Department of Clinical and Experimental Medicine, University of Pisa, Via Roma, 67, 56100, Pisa, Italy.
Department of Pharmaceutical and Pharmacological Sciences, University of Padova, Padova, Italy.
Curr Hypertens Rep. 2019 Apr 4;21(4):32. doi: 10.1007/s11906-019-0930-2.
To examine the state of the art on the pathogenesis of endothelial dysfunction in the microcirculation of patients with obesity, focusing on the complex relationship between the consolidated and the novel mechanisms involved in this alteration.

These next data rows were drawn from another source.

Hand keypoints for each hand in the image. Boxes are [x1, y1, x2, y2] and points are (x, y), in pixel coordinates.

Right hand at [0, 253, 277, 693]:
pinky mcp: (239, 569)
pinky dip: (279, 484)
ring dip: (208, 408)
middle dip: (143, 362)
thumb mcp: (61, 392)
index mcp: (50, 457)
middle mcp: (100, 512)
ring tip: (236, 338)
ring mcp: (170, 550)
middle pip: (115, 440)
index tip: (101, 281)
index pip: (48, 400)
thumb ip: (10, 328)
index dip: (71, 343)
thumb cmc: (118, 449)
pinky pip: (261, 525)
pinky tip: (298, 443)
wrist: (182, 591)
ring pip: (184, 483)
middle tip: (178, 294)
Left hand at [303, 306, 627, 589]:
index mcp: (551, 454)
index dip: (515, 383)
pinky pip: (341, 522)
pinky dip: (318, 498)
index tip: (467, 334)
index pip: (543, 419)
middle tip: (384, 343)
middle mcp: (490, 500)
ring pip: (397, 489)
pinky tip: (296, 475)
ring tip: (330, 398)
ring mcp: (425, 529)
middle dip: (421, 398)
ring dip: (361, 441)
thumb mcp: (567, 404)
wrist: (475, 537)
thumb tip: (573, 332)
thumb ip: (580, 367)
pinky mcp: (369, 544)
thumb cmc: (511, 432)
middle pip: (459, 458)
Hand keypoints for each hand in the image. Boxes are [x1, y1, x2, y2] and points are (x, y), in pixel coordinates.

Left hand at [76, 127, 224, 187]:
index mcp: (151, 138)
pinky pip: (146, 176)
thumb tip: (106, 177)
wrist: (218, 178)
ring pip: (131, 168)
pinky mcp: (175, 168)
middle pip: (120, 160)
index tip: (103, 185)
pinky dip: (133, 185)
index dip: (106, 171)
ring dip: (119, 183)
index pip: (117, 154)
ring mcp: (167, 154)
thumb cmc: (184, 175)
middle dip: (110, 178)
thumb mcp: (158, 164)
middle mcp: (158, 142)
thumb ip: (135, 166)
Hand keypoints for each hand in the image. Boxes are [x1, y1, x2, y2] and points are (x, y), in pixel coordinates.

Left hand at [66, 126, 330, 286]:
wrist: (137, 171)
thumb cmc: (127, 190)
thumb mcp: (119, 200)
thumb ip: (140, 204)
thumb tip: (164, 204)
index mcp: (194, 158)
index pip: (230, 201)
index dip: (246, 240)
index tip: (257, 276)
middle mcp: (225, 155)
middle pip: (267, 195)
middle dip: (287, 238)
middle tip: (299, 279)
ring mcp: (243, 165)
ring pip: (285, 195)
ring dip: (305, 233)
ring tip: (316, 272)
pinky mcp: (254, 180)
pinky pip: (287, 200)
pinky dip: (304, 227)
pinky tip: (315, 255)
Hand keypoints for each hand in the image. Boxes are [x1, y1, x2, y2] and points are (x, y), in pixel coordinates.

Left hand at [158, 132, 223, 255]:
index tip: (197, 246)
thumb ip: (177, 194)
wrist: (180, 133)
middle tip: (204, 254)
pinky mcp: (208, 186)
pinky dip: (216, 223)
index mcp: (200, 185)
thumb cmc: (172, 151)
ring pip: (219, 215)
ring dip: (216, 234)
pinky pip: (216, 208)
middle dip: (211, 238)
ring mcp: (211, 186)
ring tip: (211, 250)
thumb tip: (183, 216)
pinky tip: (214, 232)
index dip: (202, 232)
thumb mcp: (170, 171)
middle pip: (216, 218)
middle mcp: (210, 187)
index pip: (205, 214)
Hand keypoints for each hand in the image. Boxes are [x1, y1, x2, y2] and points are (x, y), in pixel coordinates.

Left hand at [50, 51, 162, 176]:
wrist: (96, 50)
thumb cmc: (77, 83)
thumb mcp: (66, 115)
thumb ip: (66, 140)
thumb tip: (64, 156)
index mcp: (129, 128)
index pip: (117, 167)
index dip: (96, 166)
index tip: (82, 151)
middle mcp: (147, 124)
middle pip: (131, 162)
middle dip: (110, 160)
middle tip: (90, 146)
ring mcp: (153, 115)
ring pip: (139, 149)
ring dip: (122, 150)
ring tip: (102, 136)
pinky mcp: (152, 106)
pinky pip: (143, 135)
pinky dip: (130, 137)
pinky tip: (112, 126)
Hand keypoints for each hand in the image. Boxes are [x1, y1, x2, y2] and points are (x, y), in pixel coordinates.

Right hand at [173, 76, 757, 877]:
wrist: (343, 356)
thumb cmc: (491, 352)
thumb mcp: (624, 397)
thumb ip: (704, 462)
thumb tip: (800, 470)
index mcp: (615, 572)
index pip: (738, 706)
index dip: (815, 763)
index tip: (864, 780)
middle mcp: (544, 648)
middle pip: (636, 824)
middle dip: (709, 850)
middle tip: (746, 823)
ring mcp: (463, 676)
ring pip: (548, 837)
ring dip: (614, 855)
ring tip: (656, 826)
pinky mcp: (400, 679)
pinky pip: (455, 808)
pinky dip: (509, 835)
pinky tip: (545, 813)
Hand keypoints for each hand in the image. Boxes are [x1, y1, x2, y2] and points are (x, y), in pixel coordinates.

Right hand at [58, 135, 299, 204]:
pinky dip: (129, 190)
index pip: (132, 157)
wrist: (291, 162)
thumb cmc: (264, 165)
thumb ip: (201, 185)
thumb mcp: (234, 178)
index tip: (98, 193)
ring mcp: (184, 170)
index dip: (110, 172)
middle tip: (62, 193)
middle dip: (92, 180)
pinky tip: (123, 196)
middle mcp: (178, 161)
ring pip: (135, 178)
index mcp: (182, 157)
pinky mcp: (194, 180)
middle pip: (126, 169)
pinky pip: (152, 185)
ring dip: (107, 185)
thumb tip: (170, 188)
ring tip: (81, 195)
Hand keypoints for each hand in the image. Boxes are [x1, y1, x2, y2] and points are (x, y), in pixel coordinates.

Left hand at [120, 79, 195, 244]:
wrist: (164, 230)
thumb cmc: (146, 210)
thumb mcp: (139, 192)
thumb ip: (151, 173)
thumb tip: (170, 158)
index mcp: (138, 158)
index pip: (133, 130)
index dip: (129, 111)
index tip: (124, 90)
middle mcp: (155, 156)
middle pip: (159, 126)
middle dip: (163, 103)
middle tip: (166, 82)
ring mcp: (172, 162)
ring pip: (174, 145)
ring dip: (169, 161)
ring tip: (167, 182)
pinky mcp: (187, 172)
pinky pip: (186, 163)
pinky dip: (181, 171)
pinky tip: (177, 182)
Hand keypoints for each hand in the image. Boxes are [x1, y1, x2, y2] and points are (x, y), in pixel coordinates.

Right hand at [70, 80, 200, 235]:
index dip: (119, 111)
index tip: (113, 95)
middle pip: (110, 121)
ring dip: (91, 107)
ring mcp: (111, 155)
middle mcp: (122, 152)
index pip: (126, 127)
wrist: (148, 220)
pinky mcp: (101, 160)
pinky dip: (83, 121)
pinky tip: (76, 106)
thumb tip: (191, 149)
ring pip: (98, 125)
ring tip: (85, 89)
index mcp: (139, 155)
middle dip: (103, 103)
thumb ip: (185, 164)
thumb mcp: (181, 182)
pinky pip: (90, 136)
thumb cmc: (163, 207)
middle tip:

Human obesity is associated with vascular endothelial dysfunction, caused by a reduced nitric oxide availability secondary to an enhanced oxidative stress production. Pro-inflammatory cytokine generation, secreted by perivascular adipose tissue, is a major mechanism whereby obesity is associated with a reduced vascular NO availability. Vasculature also represents a source of low-grade inflammation and oxidative stress which contribute to endothelial dysfunction in obese patients. Recently, a direct influence of arginase on endothelial function by reducing nitric oxide availability was demonstrated in small vessels from patients with severe obesity. This effect is modulated by ageing and related to the high levels of vascular oxidative stress. Oxidative stress, inflammation, and enzymatic pathways are important players in the pathophysiology of obesity-related vascular disease. The identification of new therapeutic approaches able to interfere with these mechanisms will result in more effective prevention of the cardiovascular complications associated with obesity.
探讨肥胖患者微循环内皮功能障碍发病机制的最新进展,重点关注该改变中固有和新出现机制之间的复杂关系。
人类肥胖与血管内皮功能障碍有关,其原因是由于氧化应激产生增强导致一氧化氮生成减少。由血管周围脂肪组织分泌的促炎细胞因子是肥胖与血管一氧化氮生成减少相关的主要机制之一。血管也是低度炎症和氧化应激的来源,这些炎症和应激会导致肥胖患者的内皮功能障碍。最近,在严重肥胖患者的小血管中发现,精氨酸酶通过减少一氧化氮的生成直接影响内皮功能。这种作用可被衰老调节,并与高水平的血管氧化应激有关。氧化应激、炎症和酶促途径是肥胖相关血管疾病病理生理学中的重要因素。确定能够干预这些机制的新治疗方法将有助于更有效地预防与肥胖相关的心血管并发症。